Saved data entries
☆ ☆ ☆
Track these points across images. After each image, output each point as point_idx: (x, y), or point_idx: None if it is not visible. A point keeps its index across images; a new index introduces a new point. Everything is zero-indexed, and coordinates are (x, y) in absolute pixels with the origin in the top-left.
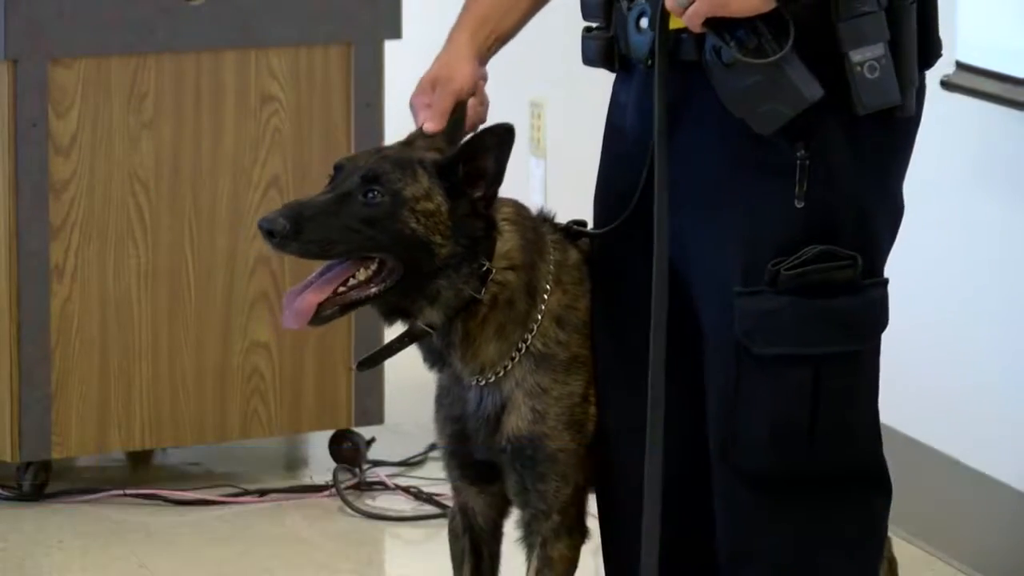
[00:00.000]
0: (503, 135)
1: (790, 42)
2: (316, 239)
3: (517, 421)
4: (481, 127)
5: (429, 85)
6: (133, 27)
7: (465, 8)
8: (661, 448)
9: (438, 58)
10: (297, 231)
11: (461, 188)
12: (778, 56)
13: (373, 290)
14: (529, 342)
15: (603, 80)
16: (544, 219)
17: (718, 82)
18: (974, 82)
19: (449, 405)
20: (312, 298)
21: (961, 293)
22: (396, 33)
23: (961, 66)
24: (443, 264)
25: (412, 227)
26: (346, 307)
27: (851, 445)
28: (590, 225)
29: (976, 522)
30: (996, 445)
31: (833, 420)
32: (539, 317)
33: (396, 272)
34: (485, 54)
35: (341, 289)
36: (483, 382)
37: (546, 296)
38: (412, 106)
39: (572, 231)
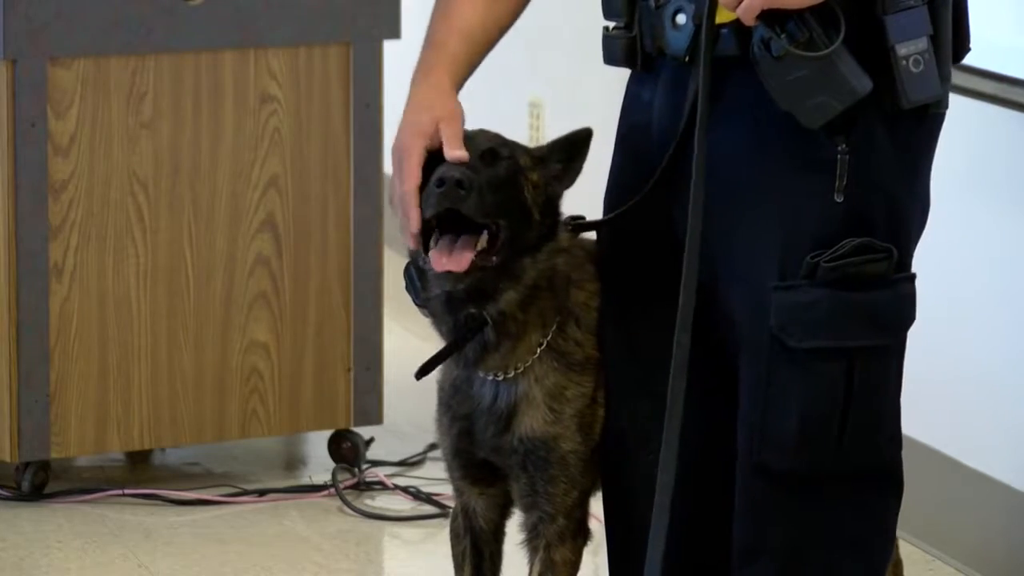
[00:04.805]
0: (586, 138)
1: (841, 35)
2: (481, 197)
3: (532, 421)
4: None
5: (432, 125)
6: (132, 27)
7: (434, 45)
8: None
9: (423, 101)
10: (471, 187)
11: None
12: (830, 49)
13: (494, 259)
14: (550, 338)
15: (602, 81)
16: None
17: (765, 75)
18: (971, 82)
19: (458, 404)
20: (468, 252)
21: (959, 293)
22: (395, 33)
23: (958, 66)
24: (535, 241)
25: (525, 195)
26: (480, 271)
27: (875, 443)
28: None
29: (976, 522)
30: (996, 445)
31: (863, 416)
32: (560, 313)
33: (504, 244)
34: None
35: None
36: (501, 377)
37: (568, 292)
38: (407, 149)
39: (576, 226)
☆ ☆ ☆
#### Your assignment:
Of the lines above, output exactly those from the line bearing "2: (316, 239)" through the line bearing "34: (485, 54)", inclusive.

#### Written reply:
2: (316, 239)
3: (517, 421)
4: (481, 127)
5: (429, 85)
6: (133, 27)
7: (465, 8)
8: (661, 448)
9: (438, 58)
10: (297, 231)
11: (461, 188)
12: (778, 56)
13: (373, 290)
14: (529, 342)
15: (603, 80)
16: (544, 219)
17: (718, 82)
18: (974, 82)
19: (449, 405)
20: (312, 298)
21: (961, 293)
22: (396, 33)
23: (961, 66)
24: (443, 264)
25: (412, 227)
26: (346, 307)
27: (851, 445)
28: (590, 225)
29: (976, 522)
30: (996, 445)
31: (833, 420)
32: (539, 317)
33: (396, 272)
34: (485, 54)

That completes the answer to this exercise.